Je vous préviens, le sujet est assez ardu…

Pour éviter de se perde dans le méandre des mythes et légendes, j’insère le signe « croisillon # «  pour indiquer un emplacement où un nœud céleste se forme ⇒   » # fils de chaîne et fils de trame « 

La narration :

Du ciel et de la terre, du divin à l’humain ou la légende de Fāng Qīniáng 方七娘 et de la grue blanche.   Source ©karatehistorique.wordpress.com

Le « IL ÉTAIT UNE FOIS »… se situe dans le sud de la Chine, plus exactement dans la province du Fujian 福建省/福宁州,  un moine bouddhiste, ancien pratiquant d’arts martiaux du temple Shaolin (shǎo lín sì 少林寺)qui se nommait Fāng Zhǒng 方種

Ce Fāng Zhǒng 方種 s’était exilé dans la province du Fujian 福建省/福宁州 suite à la destruction (une des) du temple Shaolin  (shǎo lín sì 少林寺-1640 -1674 ?  – mont Song 嵩山 / 少室山 / Henan河南)  et du massacre impitoyable des moines qui s’en suivit.

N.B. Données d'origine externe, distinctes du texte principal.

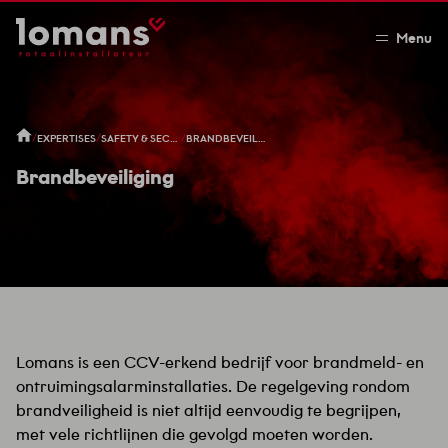
Menu
/
/
/
EXPERTISES
SAFETY & SECURITY
BRANDBEVEILIGING
Brandbeveiliging
Lomans is een CCV-erkend bedrijf voor brandmeld- en
ontruimingsalarminstallaties. De regelgeving rondom
brandveiligheid is niet altijd eenvoudig te begrijpen,
met vele richtlijnen die gevolgd moeten worden.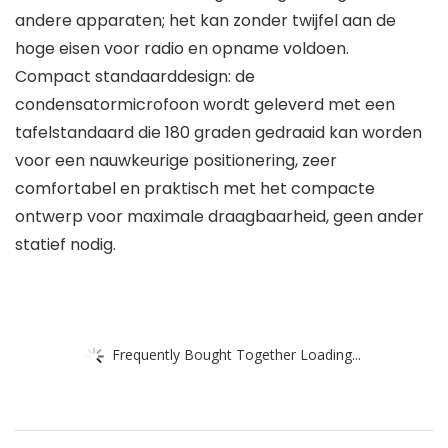
andere apparaten; het kan zonder twijfel aan de
hoge eisen voor radio en opname voldoen.
Compact standaarddesign: de
condensatormicrofoon wordt geleverd met een
tafelstandaard die 180 graden gedraaid kan worden
voor een nauwkeurige positionering, zeer
comfortabel en praktisch met het compacte
ontwerp voor maximale draagbaarheid, geen ander
statief nodig.
Frequently Bought Together Loading...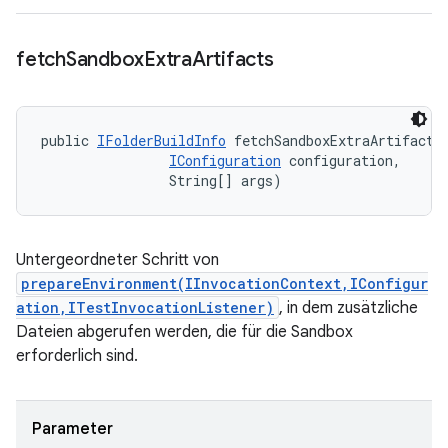
fetch
Sandbox
Extra
Artifacts
public 
IFolderBuildInfo
 fetchSandboxExtraArtifacts
IConfiguration
 configuration, 

                String[] args)
Untergeordneter Schritt von
prepareEnvironment(IInvocationContext,IConfigur
ation,ITestInvocationListener)
, in dem zusätzliche
Dateien abgerufen werden, die für die Sandbox
erforderlich sind.
Parameter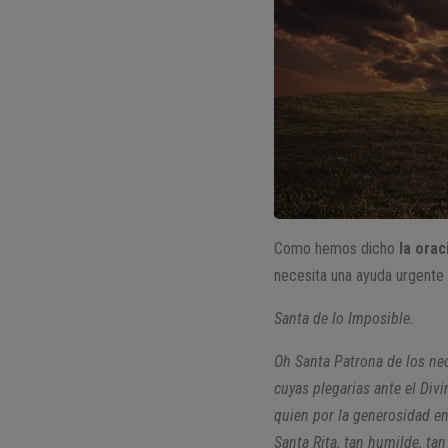
Como hemos dicho
la orac
necesita una ayuda urgente 
Santa de lo Imposible.
Oh Santa Patrona de los nec
cuyas plegarias ante el Divi
quien por la generosidad en
Santa Rita, tan humilde, ta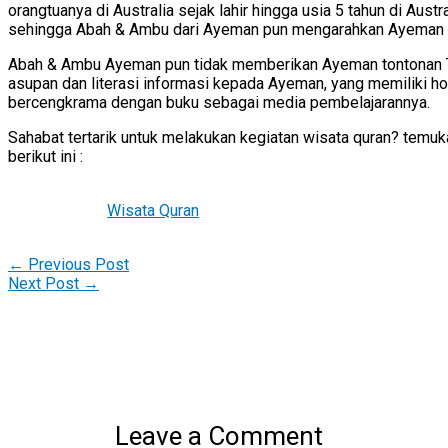
orangtuanya di Australia sejak lahir hingga usia 5 tahun di Aust
sehingga Abah & Ambu dari Ayeman pun mengarahkan Ayeman u
Abah & Ambu Ayeman pun tidak memberikan Ayeman tontonan Te
asupan dan literasi informasi kepada Ayeman, yang memiliki ho
bercengkrama dengan buku sebagai media pembelajarannya.
Sahabat tertarik untuk melakukan kegiatan wisata quran? temuka
berikut ini :
Wisata Quran
←
Previous Post
Next Post
→
Leave a Comment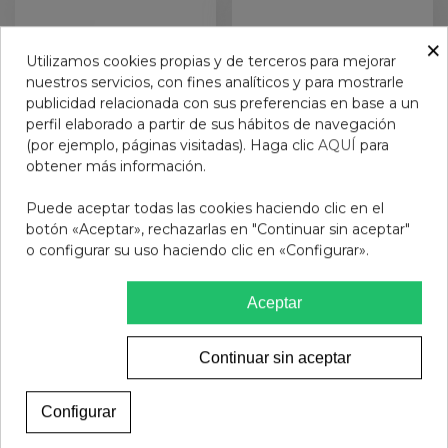
×
Utilizamos cookies propias y de terceros para mejorar
nuestros servicios, con fines analíticos y para mostrarle
publicidad relacionada con sus preferencias en base a un
perfil elaborado a partir de sus hábitos de navegación
(por ejemplo, páginas visitadas). Haga clic
AQUÍ
para
obtener más información.
Puede aceptar todas las cookies haciendo clic en el
GAFAS PROTECFARMA
GAFAS PROTECT
botón «Aceptar», rechazarlas en "Continuar sin aceptar"
GEMINI BALANCE BLACK
DIAMOND GREEN 2.5
o configurar su uso haciendo clic en «Configurar».
+2.00
14,95 €
14,95 €
Aceptar
Ver más
Ver más
Continuar sin aceptar
Configurar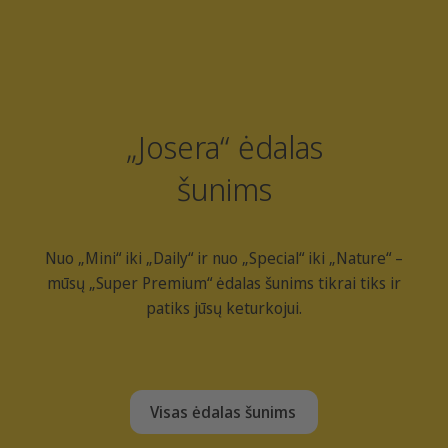
vištiena ir
vištiena ir
antiena ir
padaže
ryžiais
ryžiais
bulvėmis
išrankiems
vyresniems
šunims
šunims
„Josera“ ėdalas
šunims
Nuo „Mini“ iki „Daily“ ir nuo „Special“ iki „Nature“ –
mūsų „Super Premium“ ėdalas šunims tikrai tiks ir
patiks jūsų keturkojui.
Visas ėdalas šunims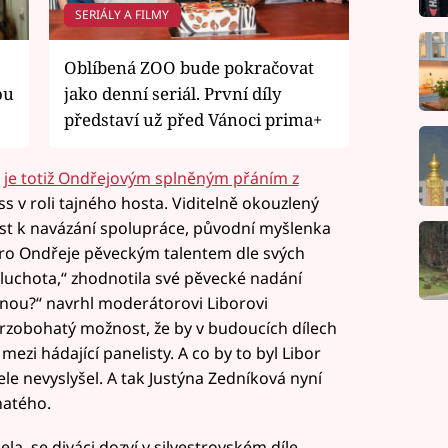
SERIÁLY A FILMY
Oblíbená ZOO bude pokračovat
ou
jako denní seriál. První díly
představí už před Vánoci prima+
o
je totiž Ondřejovým splněným přáním z
ss v roli tajného hosta. Viditelně okouzlený
ost k navázání spolupráce, původní myšlenka
 pro Ondřeje pěveckým talentem dle svých
hluchota,“ zhodnotila své pěvecké nadání
nou?“ navrhl moderátorovi Liborovi
rzobohatý možnost, že by v budoucích dílech
ezi hádající panelisty. A co by to byl Libor
e nevyslyšel. A tak Justýna Zedníková nyní
hatého.
a, se diváci dozví v silvestrovském díle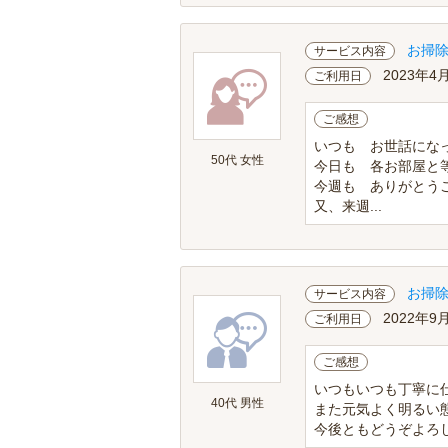
お掃
サービス内容
2023年4
ご利用日
ご感想
いつも お世話にな
50代 女性
今日も 各お部屋と
今週も ありがとうご
又、来週...
お掃
サービス内容
2022年9
ご利用日
ご感想
いつもいつも丁寧に
40代 男性
また元気よく明るい
今後ともどうぞよろ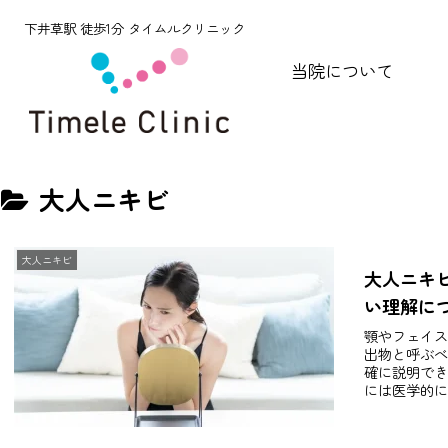
下井草駅 徒歩1分 タイムルクリニック
当院について
大人ニキビ
大人ニキビ
大人ニキ
い理解に
顎やフェイス
出物と呼ぶべ
確に説明でき
には医学的に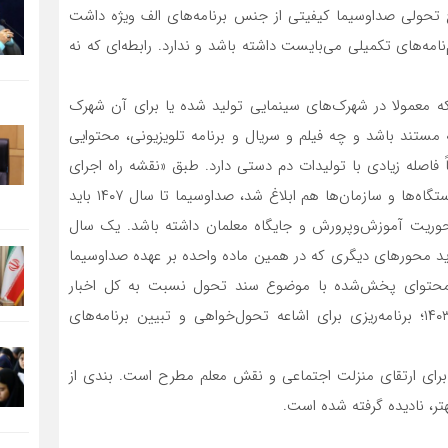
ح تحولی صداوسیما کیفیتی از جنس برنامه‌های الف ویژه داشت
م‌نامه‌های تکمیلی می‌بایست داشته باشد و ندارد. رابطه‌ای که نه
که معمولا در شهرک‌های سینمایی تولید شده یا برای آن شهرک
مستند باشد و چه فیلم و سریال و برنامه تلویزیونی، محتوایی
 فاصله زیادی با تولیدات دم دستی دارد. طبق «نقشه راه اجرای
سند تحول بنیادین آموزش و پرورش» که ۱۰ تیر ۱۴۰۳ به دستگاه‌ها و سازمان‌ها هم ابلاغ شد، صداوسیما تا سال ۱۴۰۷ باید
ا محوریت آموزش‌و‌پرورش و جایگاه معلمان داشته باشد. یک سال
ید محورهای دیگری که در همین ماده واحده بر عهده صداوسیما
فه شود. برای مثال افزایش ۲۰ درصدی محتوای پخش‌شده با موضوع سند تحول نسبت به کل اخبار
آموزش‌و‌پرورش؛ رشد ده‌درصدی سالانه برنامه‌ها از سال ۱۴۰۳؛ برنامه‌ریزی برای اشاعه تحول‌خواهی و تبیین برنامه‌های
 برای ارتقای منزلت اجتماعی و نقش معلم مطرح است. بندی از
تر، نادیده گرفته شده است.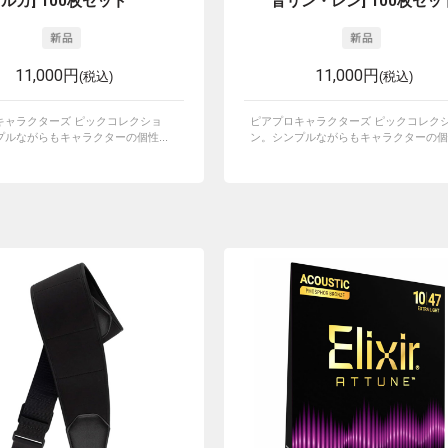
ルカ] 100枚セット
音リン・レン] 100枚セッ
11,000円
11,000円
(税込)
(税込)
キャラクターズ ピックコレクショ
ピアプロキャラクターズ ピックコレク
ルながらもキャラクターの個性...
ン。シンプルながらもキャラクターの個性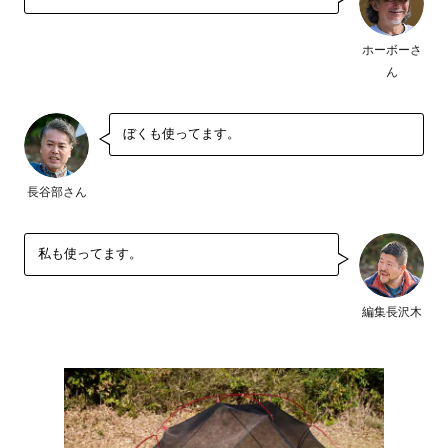
ホーボーさ
ん
ぼくも使ってます。
長谷部さん
私も使ってます。
編集長沢木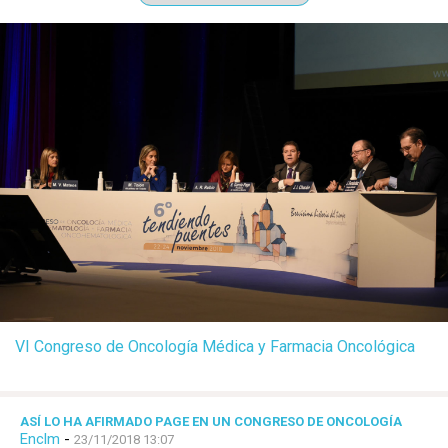
VI Congreso de Oncología Médica y Farmacia Oncológica
ASÍ LO HA AFIRMADO PAGE EN UN CONGRESO DE ONCOLOGÍA
Enclm
-
23/11/2018 13:07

Fig.0666-  ↑ Ancien manuscrit chinois :la légende de Fang Qiniang 方七娘 et de la grue blanche (永春)白鹤拳 Non daté /Dynastie Qing 清朝. 


L1 # fils de chaîne et fils de trame :

Selon une autre # légende cet épisode sanguinaire n’aurait laissé que cinq survivants. Ces cinq survivants se seraient disséminés dans diverses provinces de Chine et auraient ainsi donné naissance à une multitude de styles. Source ©karatehistorique.wordpress.com


Fāng Zhǒng 方種 tout en travaillant un lopin de terre et en élevant du bétail continuait de pratiquer son art mais il prenait toujours soin de le pratiquer loin des regards. Les années de quiétude se succédant, il décida de se marier à une femme du pays.

Quelques mois plus tard sa femme (nom ?) donna naissance à une ravissante petite fille qu’ils prénommèrent : Qīniáng 七娘 / 七孃 ⇒ Qī 七 niáng 娘


L2 # fils de chaîne et fils de trame :

Une autre source orale indique que cette ravissante jeune fille, Qiniang 七娘 , serait une des filles de l’empereur Chongzhen ↔ 崇禎帝 Zhu Youjian seizième et dernier empereur de la dynastie Ming. 1610-1644年) Donc d’essence céleste. 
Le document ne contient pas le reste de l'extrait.